TASK INSTRUCTIONS. Within the records below, find each line that holds the string "Endothelial", then copy it.

INFORMATION SHOWN.
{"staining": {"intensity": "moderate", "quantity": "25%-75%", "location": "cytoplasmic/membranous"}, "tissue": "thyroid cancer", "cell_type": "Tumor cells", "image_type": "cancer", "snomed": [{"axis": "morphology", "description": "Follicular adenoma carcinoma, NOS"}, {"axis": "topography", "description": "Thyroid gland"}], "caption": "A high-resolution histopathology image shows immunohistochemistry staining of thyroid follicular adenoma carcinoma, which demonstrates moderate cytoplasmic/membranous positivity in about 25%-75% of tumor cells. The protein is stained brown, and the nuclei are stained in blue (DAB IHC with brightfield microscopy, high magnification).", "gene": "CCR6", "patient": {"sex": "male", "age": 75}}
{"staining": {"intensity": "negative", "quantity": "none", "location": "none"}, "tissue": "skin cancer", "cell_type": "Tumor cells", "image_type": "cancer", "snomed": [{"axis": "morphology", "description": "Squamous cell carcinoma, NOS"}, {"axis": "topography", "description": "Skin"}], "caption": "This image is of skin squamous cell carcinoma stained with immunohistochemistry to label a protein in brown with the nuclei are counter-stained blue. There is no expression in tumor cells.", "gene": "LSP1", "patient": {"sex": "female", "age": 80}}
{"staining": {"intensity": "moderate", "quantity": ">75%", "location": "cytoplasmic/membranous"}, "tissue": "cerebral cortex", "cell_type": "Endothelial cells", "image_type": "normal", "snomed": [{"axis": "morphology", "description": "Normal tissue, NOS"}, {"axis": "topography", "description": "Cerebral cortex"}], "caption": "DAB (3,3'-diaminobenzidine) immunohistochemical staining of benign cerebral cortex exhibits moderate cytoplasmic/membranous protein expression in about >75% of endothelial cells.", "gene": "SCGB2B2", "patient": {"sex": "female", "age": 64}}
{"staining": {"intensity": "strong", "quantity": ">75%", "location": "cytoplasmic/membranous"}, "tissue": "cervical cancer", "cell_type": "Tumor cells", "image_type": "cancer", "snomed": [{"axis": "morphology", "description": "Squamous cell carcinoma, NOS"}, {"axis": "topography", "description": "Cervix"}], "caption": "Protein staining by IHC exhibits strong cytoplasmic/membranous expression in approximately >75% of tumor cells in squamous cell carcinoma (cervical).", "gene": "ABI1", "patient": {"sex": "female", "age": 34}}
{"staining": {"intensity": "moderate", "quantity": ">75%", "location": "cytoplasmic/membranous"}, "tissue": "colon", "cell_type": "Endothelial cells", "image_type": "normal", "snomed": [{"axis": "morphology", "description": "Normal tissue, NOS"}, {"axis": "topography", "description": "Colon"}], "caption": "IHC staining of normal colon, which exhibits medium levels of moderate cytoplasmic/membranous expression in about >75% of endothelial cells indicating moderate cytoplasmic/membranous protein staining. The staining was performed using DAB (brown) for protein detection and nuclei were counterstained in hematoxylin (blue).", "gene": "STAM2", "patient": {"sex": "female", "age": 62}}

OUTPUT FOR THIS EXERCISE.
{"staining": {"intensity": "moderate", "quantity": ">75%", "location": "cytoplasmic/membranous"}, "tissue": "cerebral cortex", "cell_type": "Endothelial cells", "image_type": "normal", "snomed": [{"axis": "morphology", "description": "Normal tissue, NOS"}, {"axis": "topography", "description": "Cerebral cortex"}], "caption": "DAB (3,3'-diaminobenzidine) immunohistochemical staining of benign cerebral cortex exhibits moderate cytoplasmic/membranous protein expression in about >75% of endothelial cells.", "gene": "SCGB2B2", "patient": {"sex": "female", "age": 64}}
{"staining": {"intensity": "moderate", "quantity": ">75%", "location": "cytoplasmic/membranous"}, "tissue": "colon", "cell_type": "Endothelial cells", "image_type": "normal", "snomed": [{"axis": "morphology", "description": "Normal tissue, NOS"}, {"axis": "topography", "description": "Colon"}], "caption": "IHC staining of normal colon, which exhibits medium levels of moderate cytoplasmic/membranous expression in about >75% of endothelial cells indicating moderate cytoplasmic/membranous protein staining. The staining was performed using DAB (brown) for protein detection and nuclei were counterstained in hematoxylin (blue).", "gene": "STAM2", "patient": {"sex": "female", "age": 62}}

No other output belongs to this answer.